Rap Genius on Google ban: ‘We overstepped, and we deserved to get smacked’

The Rap Genius founders being interviewed on May 1 at TechCrunch Disrupt. (TechCrunch)

The Rap Genius founders being interviewed on May 1 at TechCrunch Disrupt. (TechCrunch)

Late last month, the rap lyrics site Rap Genius was banned from Google for running a shady "Rap Genius blog affiliate program," in which the startup promised to promote any blog post that linked to them — regardless of the content of the post or the relevance of the Rap Genius link. That runs afoul of Google's rules, which prohibit attempts to manipulate Google's PageRank algorithm to get a higher position in search results. The penalty: Rap Genius pages were "demoted" in Google search results, triggering a collapse in Rap Genius's Web traffic.

But the startup now says it has patched things up with Google. In an apologetic blog post, the company's founders write "big thanks to Google for being fair and transparent and allowing us back onto their results pages. We overstepped, and we deserved to get smacked."

To get back on Google's good side, Rap Genius launched an ambitious link-removal campaign. It got a list of 178,000 pages that link to Rap Genius, then wrote an automated "scraper" to download each page and determine whether it contained spammy links. If it did, Rap Genius contacted the webmaster and requested that the links be removed. The firm got hundreds of inbound links removed.

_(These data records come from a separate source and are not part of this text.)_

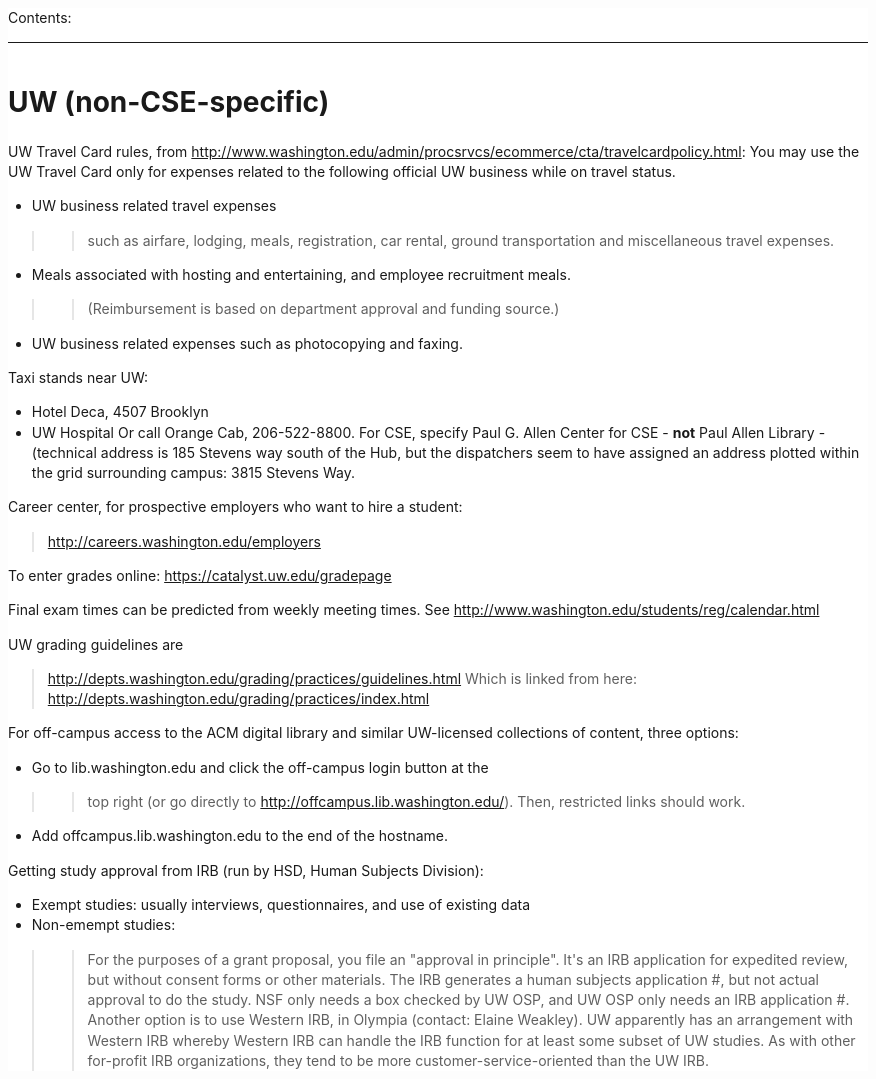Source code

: Contents:




---

# UW (non-CSE-specific) #

UW Travel Card rules, from http://www.washington.edu/admin/procsrvcs/ecommerce/cta/travelcardpolicy.html:
You may use the UW Travel Card only for expenses related to the following
official UW business while on travel status.
  * UW business related travel expenses
> > such as airfare, lodging, meals, registration, car rental, ground transportation and miscellaneous travel expenses.
  * Meals associated with hosting and entertaining, and employee recruitment meals.
> > (Reimbursement is based on department approval and funding source.)
  * UW business related expenses such as photocopying and faxing.

Taxi stands near UW:
  * Hotel Deca, 4507 Brooklyn
  * UW Hospital
Or call Orange Cab, 206-522-8800.  For CSE, specify Paul G. Allen Center
for CSE - **not** Paul Allen Library - (technical address is 185 Stevens way
south of the Hub, but the dispatchers seem to have assigned an address
plotted within the grid surrounding campus:  3815 Stevens Way.

Career center, for prospective employers who want to hire a student:

> http://careers.washington.edu/employers

To enter grades online:  https://catalyst.uw.edu/gradepage

Final exam times can be predicted from weekly meeting times.
See http://www.washington.edu/students/reg/calendar.html

UW grading guidelines are
> http://depts.washington.edu/grading/practices/guidelines.html
Which is linked from here:
> http://depts.washington.edu/grading/practices/index.html

For off-campus access to the ACM digital library and similar UW-licensed
collections of content, three options:
  * Go to lib.washington.edu and click the off-campus login button at the
> > top right (or go directly to http://offcampus.lib.washington.edu/).
> > Then, restricted links should work.
  * Add offcampus.lib.washington.edu to the end of the hostname.

Getting study approval from IRB (run by HSD, Human Subjects Division):
  * Exempt studies:  usually interviews, questionnaires, and use of existing data
  * Non-emempt studies:
> > For the purposes of a grant proposal, you file an "approval in principle".
> > It's an IRB application for expedited review, but without consent forms
> > or other materials. The IRB generates a human subjects application #,
> > but not actual approval to do the study.  NSF only needs a box checked by
> > UW OSP, and UW OSP only needs an IRB application #.
Another option is to use Western IRB, in Olympia (contact:  Elaine Weakley).
UW apparently has an arrangement with Western IRB whereby Western IRB can
handle the IRB function for at least some subset of UW studies.  As with
other for-profit IRB organizations, they tend to be more
customer-service-oriented than the UW IRB.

Apparently, the removal campaign satisfied Google. In an e-mailed statement to The Washington Post, Rap Genius co-founder Ilan Zechory said that "it takes a couple days for google to re-index everything, so search results are a little wonky right now, but we are officially reinstated."

The massive traffic hit that Rap Genius took over the past week is a powerful warning to other sites tempted to try to game Google rankings.